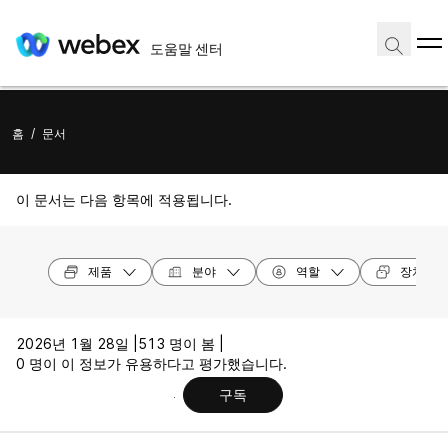
도움말 센터
홈
/
문서
이 문서는 다음 항목에 적용됩니다.
제품
분야
역할
장치 모
2026년 1월 28일 |
513 명이 봄 |
0 명이 이 정보가 유용하다고 평가했습니다.
구독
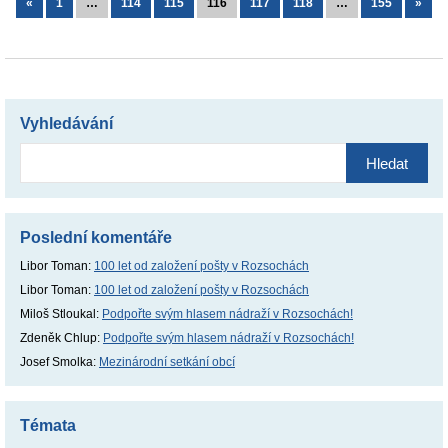
«
1
…
114
115
116
117
118
…
155
»
Vyhledávání
Vyhledávání
Poslední komentáře
Libor Toman
:
100 let od založení pošty v Rozsochách
Libor Toman
:
100 let od založení pošty v Rozsochách
Miloš Stloukal
:
Podpořte svým hlasem nádraží v Rozsochách!
Zdeněk Chlup
:
Podpořte svým hlasem nádraží v Rozsochách!
Josef Smolka
:
Mezinárodní setkání obcí
Témata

------------------------------

## How to complete this task:
Please repeat the listing precisely, excluding the pictures it contains.

## Finished task:
도움말 센터
홈
/
문서
이 문서는 다음 항목에 적용됩니다.
제품
분야
역할
장치 모
2026년 1월 28일 |
513 명이 봄 |
0 명이 이 정보가 유용하다고 평가했습니다.
구독
«
1
…
114
115
116
117
118
…
155
»
Vyhledávání
Vyhledávání
Poslední komentáře
Libor Toman
:
100 let od založení pošty v Rozsochách
Libor Toman
:
100 let od založení pošty v Rozsochách
Miloš Stloukal
:
Podpořte svým hlasem nádraží v Rozsochách!
Zdeněk Chlup
:
Podpořte svým hlasem nádraží v Rozsochách!
Josef Smolka
:
Mezinárodní setkání obcí
Témata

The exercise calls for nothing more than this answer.